● **Tarefa atribuída 1**
Copie da listagem, sem nenhuma alteração, as linhas que começam na que contém "left hip: (280, 171, -8)" e terminam na que contém "left ankle: (424, 451, 27)", incluindo as duas.

Ainda que tenha sido um show interessante, do tipo que você para o que está fazendo para prestar atenção em todos os detalhes possíveis, houve alguns pontos de atenção. Além do já mencionado som baixo da orquestra, especialmente dos instrumentos de corda, o grupo acabou por adaptar demais seu próprio repertório. Em um festival, tocar apenas dois de seus maiores clássicos pode ser um movimento arriscado. O acréscimo de três músicas cantadas dos álbuns recentes foi bem pensado, mas o excesso de peças instrumentais, por vezes, dispersou o público.

  1. Riot at the Rite (original de Igor Stravinsky)
  2. Roots Bloody Roots
  3. Kairos
  4. Machine Messiah
  5. Sinfonia nº 9 de Ludwing van Beethoven
  6. Kaiowas
  7. Valtio
  8. Agony of Defeat
  9. Refuse/Resist
  10. Largo (Winter) (original de Antonio Vivaldi)

● **Tarefa atribuída 2**
Reescreva a parte da resenha do show que começa em "Ainda que tenha" e termina em "de Igor Stravinsky)", substituindo "orquestra" por "banda".

● **Listagem fornecida**
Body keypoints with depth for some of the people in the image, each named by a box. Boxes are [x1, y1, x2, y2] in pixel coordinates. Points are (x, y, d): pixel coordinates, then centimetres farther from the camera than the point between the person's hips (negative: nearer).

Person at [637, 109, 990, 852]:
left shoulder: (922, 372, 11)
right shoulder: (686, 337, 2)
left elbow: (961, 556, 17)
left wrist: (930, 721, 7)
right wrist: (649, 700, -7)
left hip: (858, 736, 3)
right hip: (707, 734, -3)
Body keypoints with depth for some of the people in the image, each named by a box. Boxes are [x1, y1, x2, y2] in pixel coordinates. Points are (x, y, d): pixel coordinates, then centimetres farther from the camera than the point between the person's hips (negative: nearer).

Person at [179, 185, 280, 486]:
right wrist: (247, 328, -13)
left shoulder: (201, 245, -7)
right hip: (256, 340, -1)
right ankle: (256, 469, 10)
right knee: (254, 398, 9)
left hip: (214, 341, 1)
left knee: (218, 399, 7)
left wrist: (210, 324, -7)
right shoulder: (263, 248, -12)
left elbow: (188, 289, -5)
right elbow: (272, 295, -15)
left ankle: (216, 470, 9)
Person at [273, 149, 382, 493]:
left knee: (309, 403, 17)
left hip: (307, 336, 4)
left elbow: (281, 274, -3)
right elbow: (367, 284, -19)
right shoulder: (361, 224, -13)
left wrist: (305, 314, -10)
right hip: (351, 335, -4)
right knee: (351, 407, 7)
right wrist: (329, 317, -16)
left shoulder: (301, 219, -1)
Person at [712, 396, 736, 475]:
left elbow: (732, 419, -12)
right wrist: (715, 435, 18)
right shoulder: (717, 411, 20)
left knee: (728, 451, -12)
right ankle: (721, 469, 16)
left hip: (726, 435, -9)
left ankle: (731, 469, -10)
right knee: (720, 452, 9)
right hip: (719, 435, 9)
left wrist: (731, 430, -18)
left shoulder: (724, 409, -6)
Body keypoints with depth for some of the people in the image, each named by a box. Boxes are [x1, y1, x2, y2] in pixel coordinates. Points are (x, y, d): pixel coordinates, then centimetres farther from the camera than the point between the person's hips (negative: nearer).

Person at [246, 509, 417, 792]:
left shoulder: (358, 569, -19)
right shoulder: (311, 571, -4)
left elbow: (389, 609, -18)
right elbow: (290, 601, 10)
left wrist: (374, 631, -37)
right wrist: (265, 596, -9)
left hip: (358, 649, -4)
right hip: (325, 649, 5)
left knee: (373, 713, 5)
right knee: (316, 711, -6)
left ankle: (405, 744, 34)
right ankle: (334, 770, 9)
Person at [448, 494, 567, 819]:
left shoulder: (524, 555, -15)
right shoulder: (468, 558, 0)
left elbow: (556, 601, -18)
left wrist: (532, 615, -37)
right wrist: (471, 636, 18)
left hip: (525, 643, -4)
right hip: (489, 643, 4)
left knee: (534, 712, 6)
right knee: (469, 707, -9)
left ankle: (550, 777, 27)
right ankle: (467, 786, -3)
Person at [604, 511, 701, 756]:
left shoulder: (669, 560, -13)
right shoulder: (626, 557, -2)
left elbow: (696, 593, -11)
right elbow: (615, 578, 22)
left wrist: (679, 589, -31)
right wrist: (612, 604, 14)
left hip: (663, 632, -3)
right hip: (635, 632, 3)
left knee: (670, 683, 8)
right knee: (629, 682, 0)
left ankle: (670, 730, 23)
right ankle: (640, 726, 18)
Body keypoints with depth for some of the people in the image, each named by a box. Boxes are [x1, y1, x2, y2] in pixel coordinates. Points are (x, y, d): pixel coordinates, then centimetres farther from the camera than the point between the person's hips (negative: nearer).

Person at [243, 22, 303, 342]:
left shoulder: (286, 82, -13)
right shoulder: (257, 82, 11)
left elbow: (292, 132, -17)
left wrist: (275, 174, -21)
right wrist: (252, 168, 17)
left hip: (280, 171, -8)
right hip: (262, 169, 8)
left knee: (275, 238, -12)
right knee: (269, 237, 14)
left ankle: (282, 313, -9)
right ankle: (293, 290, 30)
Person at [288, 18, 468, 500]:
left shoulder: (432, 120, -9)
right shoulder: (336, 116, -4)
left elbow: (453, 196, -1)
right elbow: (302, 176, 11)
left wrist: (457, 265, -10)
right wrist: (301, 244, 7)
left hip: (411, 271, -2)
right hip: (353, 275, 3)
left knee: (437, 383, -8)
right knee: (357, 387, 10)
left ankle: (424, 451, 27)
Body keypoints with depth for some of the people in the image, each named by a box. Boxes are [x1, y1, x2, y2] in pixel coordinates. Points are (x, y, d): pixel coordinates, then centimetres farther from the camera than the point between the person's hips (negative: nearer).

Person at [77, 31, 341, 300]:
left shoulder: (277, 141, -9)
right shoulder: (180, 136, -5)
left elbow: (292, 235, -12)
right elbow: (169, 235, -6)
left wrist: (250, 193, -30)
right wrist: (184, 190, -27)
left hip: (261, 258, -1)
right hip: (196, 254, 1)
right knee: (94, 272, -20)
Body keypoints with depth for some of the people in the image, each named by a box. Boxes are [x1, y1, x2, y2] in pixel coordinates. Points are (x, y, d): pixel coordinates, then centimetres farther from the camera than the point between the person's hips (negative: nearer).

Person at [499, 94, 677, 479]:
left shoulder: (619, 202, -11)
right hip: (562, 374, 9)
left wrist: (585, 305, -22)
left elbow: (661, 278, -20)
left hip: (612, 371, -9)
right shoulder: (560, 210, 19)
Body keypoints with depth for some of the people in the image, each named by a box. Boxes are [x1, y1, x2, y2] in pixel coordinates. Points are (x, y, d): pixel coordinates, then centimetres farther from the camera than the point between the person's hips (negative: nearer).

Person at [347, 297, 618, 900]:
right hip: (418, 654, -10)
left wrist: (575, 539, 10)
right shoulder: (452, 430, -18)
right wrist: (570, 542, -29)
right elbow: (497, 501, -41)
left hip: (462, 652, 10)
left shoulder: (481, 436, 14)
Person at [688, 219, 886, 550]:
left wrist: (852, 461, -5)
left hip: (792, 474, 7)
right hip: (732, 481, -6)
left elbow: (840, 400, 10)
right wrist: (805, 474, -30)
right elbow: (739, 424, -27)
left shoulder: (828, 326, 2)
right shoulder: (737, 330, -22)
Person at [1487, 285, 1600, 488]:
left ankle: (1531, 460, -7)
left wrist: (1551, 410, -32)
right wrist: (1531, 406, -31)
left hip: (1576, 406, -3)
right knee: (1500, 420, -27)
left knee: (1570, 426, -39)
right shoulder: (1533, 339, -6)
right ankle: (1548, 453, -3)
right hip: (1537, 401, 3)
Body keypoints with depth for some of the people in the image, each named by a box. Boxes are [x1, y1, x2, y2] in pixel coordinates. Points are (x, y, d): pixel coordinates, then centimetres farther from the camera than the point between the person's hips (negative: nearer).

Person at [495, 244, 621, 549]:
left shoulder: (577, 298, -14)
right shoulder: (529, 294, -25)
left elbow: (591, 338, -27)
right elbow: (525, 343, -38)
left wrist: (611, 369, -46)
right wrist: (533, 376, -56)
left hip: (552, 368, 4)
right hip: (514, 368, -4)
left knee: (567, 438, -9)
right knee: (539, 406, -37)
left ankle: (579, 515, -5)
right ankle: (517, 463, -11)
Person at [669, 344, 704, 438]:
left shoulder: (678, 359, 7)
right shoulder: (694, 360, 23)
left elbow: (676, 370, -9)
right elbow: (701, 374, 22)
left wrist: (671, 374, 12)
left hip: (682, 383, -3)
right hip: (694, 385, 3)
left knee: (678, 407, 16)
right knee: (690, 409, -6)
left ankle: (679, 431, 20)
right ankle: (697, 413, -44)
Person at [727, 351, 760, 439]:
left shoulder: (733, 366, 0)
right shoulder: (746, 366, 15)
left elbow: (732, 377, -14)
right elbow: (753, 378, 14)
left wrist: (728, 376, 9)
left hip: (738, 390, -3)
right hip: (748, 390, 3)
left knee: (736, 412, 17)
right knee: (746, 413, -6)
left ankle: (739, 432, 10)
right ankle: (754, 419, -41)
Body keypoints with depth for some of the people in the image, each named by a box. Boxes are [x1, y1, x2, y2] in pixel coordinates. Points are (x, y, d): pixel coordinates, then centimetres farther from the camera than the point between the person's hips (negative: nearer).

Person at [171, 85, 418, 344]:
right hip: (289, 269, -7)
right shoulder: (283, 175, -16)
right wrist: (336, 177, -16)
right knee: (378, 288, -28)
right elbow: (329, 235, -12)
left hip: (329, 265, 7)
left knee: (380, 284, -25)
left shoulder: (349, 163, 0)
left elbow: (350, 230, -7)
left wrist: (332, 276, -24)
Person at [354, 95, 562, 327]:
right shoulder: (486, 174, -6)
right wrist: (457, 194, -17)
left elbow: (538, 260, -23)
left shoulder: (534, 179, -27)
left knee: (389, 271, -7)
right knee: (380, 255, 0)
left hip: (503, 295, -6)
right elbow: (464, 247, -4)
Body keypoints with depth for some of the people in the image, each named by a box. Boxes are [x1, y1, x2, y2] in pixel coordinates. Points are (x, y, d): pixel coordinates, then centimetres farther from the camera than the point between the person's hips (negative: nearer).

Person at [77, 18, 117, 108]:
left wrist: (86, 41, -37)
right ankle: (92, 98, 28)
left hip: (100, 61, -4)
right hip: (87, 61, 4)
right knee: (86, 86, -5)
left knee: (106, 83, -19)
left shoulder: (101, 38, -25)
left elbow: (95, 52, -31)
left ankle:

● **Resposta escrita 1**
left hip: (280, 171, -8)
right hip: (262, 169, 8)
left knee: (275, 238, -12)
right knee: (269, 237, 14)
left ankle: (282, 313, -9)
right ankle: (293, 290, 30)
Person at [288, 18, 468, 500]:
left shoulder: (432, 120, -9)
right shoulder: (336, 116, -4)
left elbow: (453, 196, -1)
right elbow: (302, 176, 11)
left wrist: (457, 265, -10)
right wrist: (301, 244, 7)
left hip: (411, 271, -2)
right hip: (353, 275, 3)
left knee: (437, 383, -8)
right knee: (357, 387, 10)
left ankle: (424, 451, 27)

● **Resposta escrita 2**
Ainda que tenha sido um show interessante, do tipo que você para o que está fazendo para prestar atenção em todos os detalhes possíveis, houve alguns pontos de atenção. Além do já mencionado som baixo da banda, especialmente dos instrumentos de corda, o grupo acabou por adaptar demais seu próprio repertório. Em um festival, tocar apenas dois de seus maiores clássicos pode ser um movimento arriscado. O acréscimo de três músicas cantadas dos álbuns recentes foi bem pensado, mas o excesso de peças instrumentais, por vezes, dispersou o público.

  1. Riot at the Rite (original de Igor Stravinsky)